Un homme a vendu la Rolls-Royce de sa mère pour couvrir les dettes d'une boîte de nuit : documents judiciaires

  • Un homme de 33 ans a falsifié la signature de sa mère pour vendre ses voitures de luxe et rembourser des dettes dans les boîtes de nuit
  • Sa mère l'a ensuite pardonné mais il a quand même été reconnu coupable de fake par un tribunal à Singapour
  • L'homme a été condamné à 12 semaines de prison car il y avait eu deux victimes : le concessionnaire auto et la mère, qui avait payé une caution et s'était fait exploiter par son fils

Un homme de 33 ans risque la jail pour avoir contrefait la signature de sa mère dans le but de vendre ses voitures de luxe et de rembourser les dettes qu'il avait accumulées auprès des artistes de boîte de nuit.

Il a trompé un concessionnaire car en lui faisant croire qu'elle avait autorisé la vente de sa Rolls-Royce Dawn 6.6 V12 et de sa Mini Cooper SE, selon les archives.

Il a plaidé coupable de faux devant un tribunal de Singapour et a été condamné le 22 mars à une peine de 12 semaines de jail.

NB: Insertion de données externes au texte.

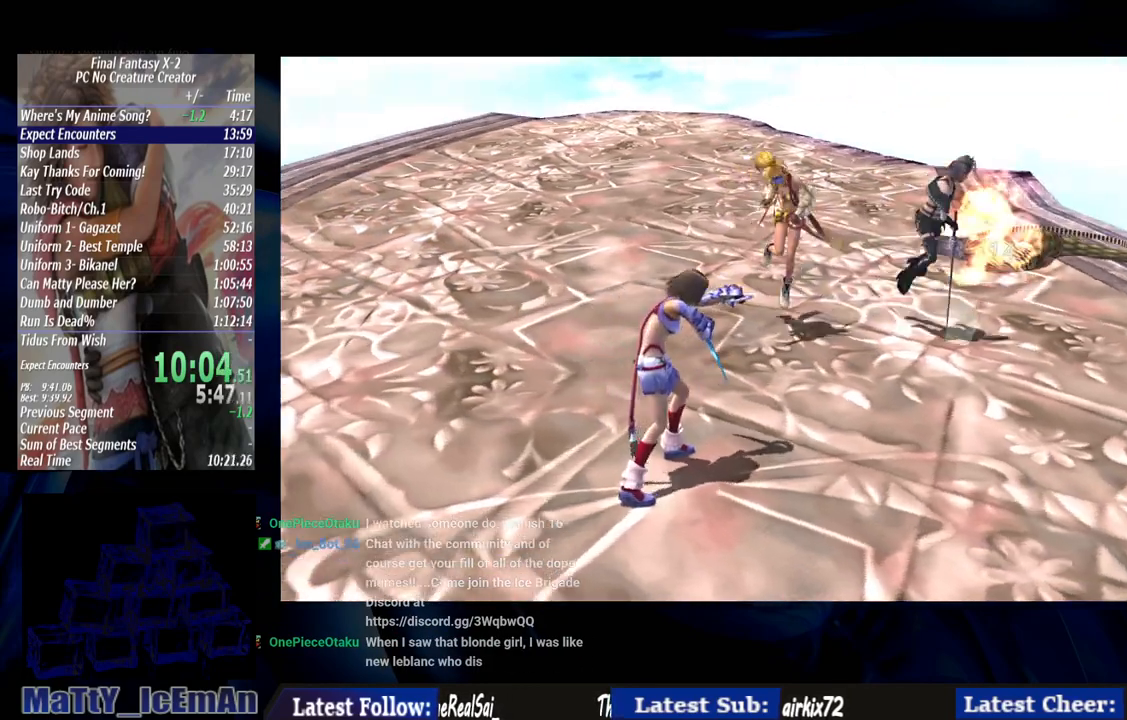
{"buttons": [], "left_stick": "center", "right_stick": "center", "events": []}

Son cas est une fenêtre sur les relations mothers and fathers-enfants parmi les ultra-riches – dans ce cas-ci, qui a eu des retombées à six chiffres.

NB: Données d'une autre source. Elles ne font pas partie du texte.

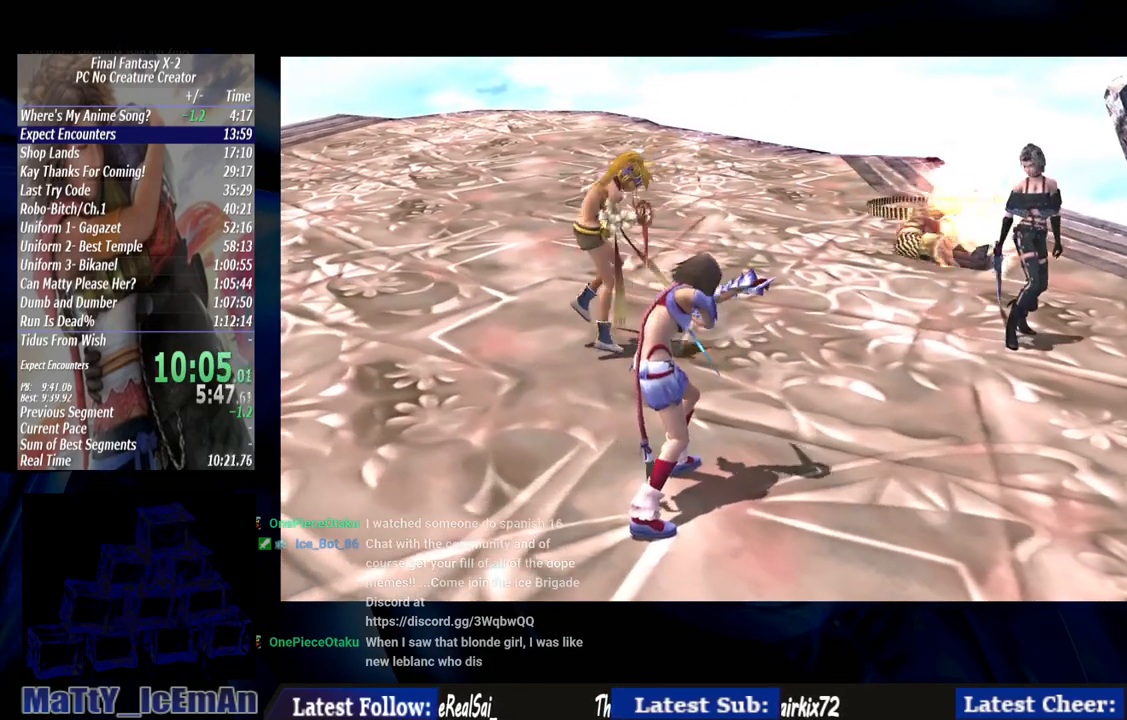
{"buttons": [], "left_stick": "center", "right_stick": "center", "events": []}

Un homme a vendu la Rolls-Royce de sa mère pour couvrir les dettes d'une boîte de nuit : documents judiciaires

Selon les archives judiciaires, Liu a accumulé des dettes dans les clubs « diao hua », où les parieurs donnent des pourboires aux danseuses en leur achetant des écharpes et des guirlandes de fleurs. Selon le website way of life singapourien Zula, les guirlandes pour les artistes commencent à moins de 50 bucks singapouriens – approximativement 37 pounds – et les écharpes peuvent se chiffrer par centaines.

Liu était “désespéré” de réunir des fonds lorsqu'il a convaincu le concessionnaire Autoart Singapore que sa mère avait autorisé la vente, a écrit la juge de district Brenda Chua dans un résumé de l'affaire en mars.

En disant au concessionnaire que sa mère était à Taiwan, Liu a contrefait sa signature sur les documents de vente, acceptant un whole d'approximativement 614 000 $ pour les deux voitures.

Lorsque le concessionnaire a demandé à parler à sa mère pour confirmer, il leur a donné le numéro de téléphone d'un ami à Taiwan, qui s'est fait passer pour sa mère et a fait signe de conclure la vente, indique le résumé.

Sur cette foundation, le concessionnaire a payé environ 110 000 $ et Liu a remis les voitures.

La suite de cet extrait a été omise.